The census of agriculture numbers are also not anywhere close to reliable anymore. As consolidation occurs, reporting on the ag census is rapidly declining. NASS does not enforce the fines, and larger operations refuse to report.
Without the reporting, NASS does not have enough data to make accurate estimates. When I was a statistician the error rates I saw were upward of 20-50% on every number. It’s only gotten worse since then.
The summary of that investment portfolio is accurate.
The farmland landscape (no pun intended!) is changing drastically. Ownership patterns are beginning to change. A sector once dominated by owner-operated farms is now undergoing rapid consolidation as billionaires, institutional investors and foreign players look to scale their farmland portfolios.
The breakup of monopolies is the only viable recommendation. He missed a big one however -land ownershop monopolies. The others he’s looking at the symptoms not the cause.
Fertilizer/pesticides usage is causing runoff because we are farming more ground than we need to. We are also farming using the wrong technology and locations. The highest yielding areas are arid regions with irrigation/high tunnels. It’s physics and plant physiology. Arid regions = more light and heat. A lower disease, weed, and insect pressure is a nice addition. The limiting factor is water storage of course.
Moving farming away from high rainfall zones would eliminate most agricultural runoff. This would take massive investment into irrigation systems to move water hundreds of miles away (Mississippi to West Texas, New Mexico etc…) It would also completely interrupt the existing infrastructure. However it would reduce our land footprint by 80% or better.
Reducing our total land footprint would also help preserve the wild types/land races giving them space to grow.
Can you elaborate on land ownership monopolies?
It’s an ongoing trend. Investment companies and large farmers are buying up huge tracts of land at stupid high prices. They then lease-back the ground to the local farmers. Most smaller farmers can not afford to buy the ground because of the inflated land sale value. So they are forced to sign lease agreements and pay rent.
Here’s a nice introduction from a investment company.
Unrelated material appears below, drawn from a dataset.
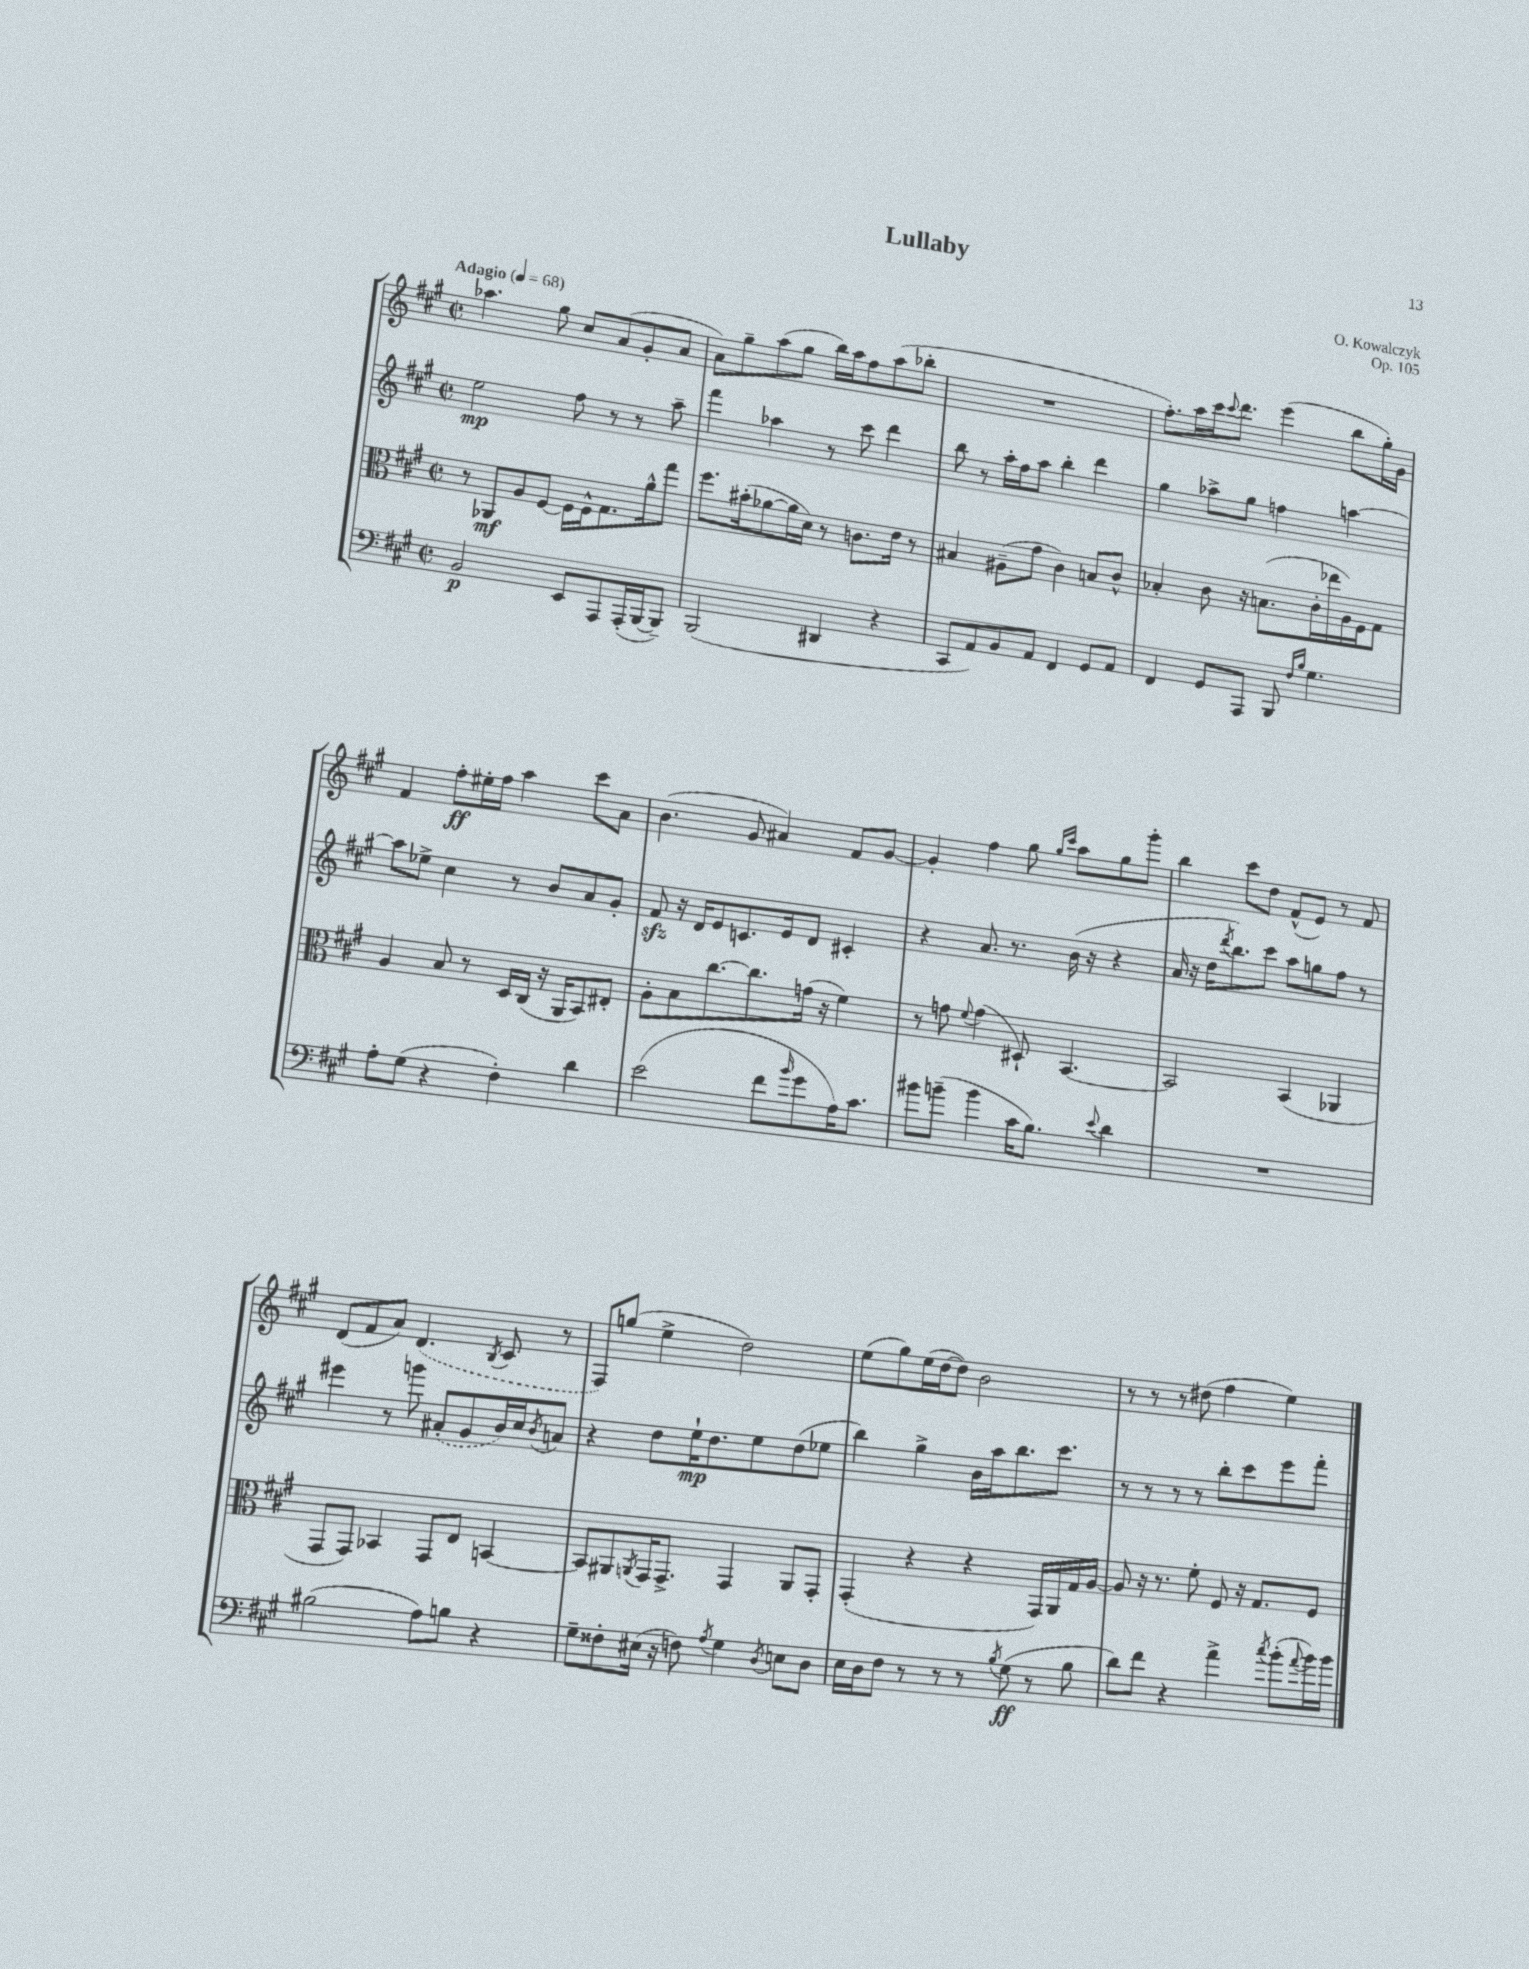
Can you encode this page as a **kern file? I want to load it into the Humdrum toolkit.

https://bravantefarmcapital.com/education/who-owns-farmland/
They didn’t even mention potentially the largest land owner , the Mormon Church (AgReserves). Who have been quietly purchasing millions of acres of farmland around the world.
I’m not sure I would call that a monopoly though. Most farmland is owned by the operator, and a large portion of leased farmland is owned by retired farmers, descendants, or widows. Roughly 10% of land is owned by some sort of corporate or trust landlord. (This data is a tad old, but my general sense from subsequent years is that land transfers were mainly through inheritance, not sale, implying the situation is similar today). Price increases in land is due to different forces, and consolidation occurs mostly within communities (i.e. a big family farm purchases a small family farm, or when a farmer dies their kid retains the land and rents it, these are the processes behind consolidation and lack of land access, imo).
Those numbers are from the census of agriculture.
The census of agriculture numbers are also not anywhere close to reliable anymore. As consolidation occurs, reporting on the ag census is rapidly declining. NASS does not enforce the fines, and larger operations refuse to report.
Without the reporting, NASS does not have enough data to make accurate estimates. When I was a statistician the error rates I saw were upward of 20-50% on every number. It’s only gotten worse since then.
The summary of that investment portfolio is accurate.